The 1997 Amendments to UPA provide for a limited liability partnership with complete limitation of liability. Some of the pioneer legislation posed limitation of liability only for professional malpractice. The UPA Amendments provide for immunity from personal liability for any partnership obligation. A partner who personally incurs an obligation in the conduct of partnership business is fully liable. Immunity is granted only for liability that is imputed simply because a partner is a partner, not for liability directly incurred.

Limited liability is an election that requires partners to register to become a limited liability partnership. Corporations, limited partnerships, and limited liability companies, which provide members or participants with some level of limitation of liability, all are registered entities. A limited liability partnership must also identify itself as an L.L.P. to those with whom it does business. The registration and identification requirements are to provide clear notice of its limited liability status to those who do business with a partnership. Creditors may and will adjust their assessments of credit-worthiness, accordingly.

The Amendments provide an option. The traditional partnership remains intact as the "residual" business organization for those who join to do business together. The continuity of partnership law that comes from the 1914 Uniform Partnership Act remains unsullied. A limited liability partnership is a partnership, and the rules that govern such matters as partners' obligations to each other, distributions, dissociation from the partnership, dissolution of the partnership, and the like, remain the same for limited liability partnerships as they do for traditional partnerships.
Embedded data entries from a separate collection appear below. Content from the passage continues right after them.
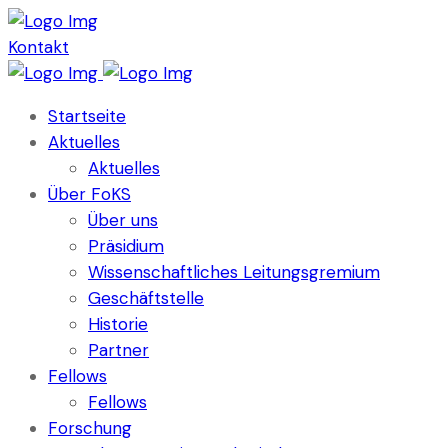
Kontakt
Startseite
Aktuelles
Aktuelles
Über FoKS
Über uns
Präsidium
Wissenschaftliches Leitungsgremium
Geschäftstelle
Historie
Partner
Fellows
Fellows
Forschung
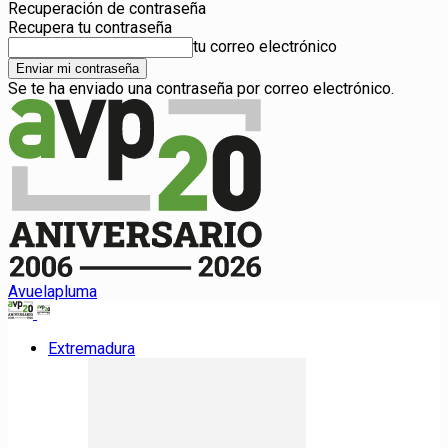
Recuperación de contraseña
Recupera tu contraseña
tu correo electrónico
Se te ha enviado una contraseña por correo electrónico.
Avuelapluma
Extremadura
The objective of the 1997 Amendments to UPA is to increase choices for those who join to do business together. This should have a positive impact on the formation of new businesses. Tax consequences have always been a major factor in decisions about which form of business organization to choose. This impact upon choice appears likely to become less important in the future with the promulgation of new regulations by the Internal Revenue Service. Therefore, the appearance of the Amendments to UPA could not come at a more propitious time.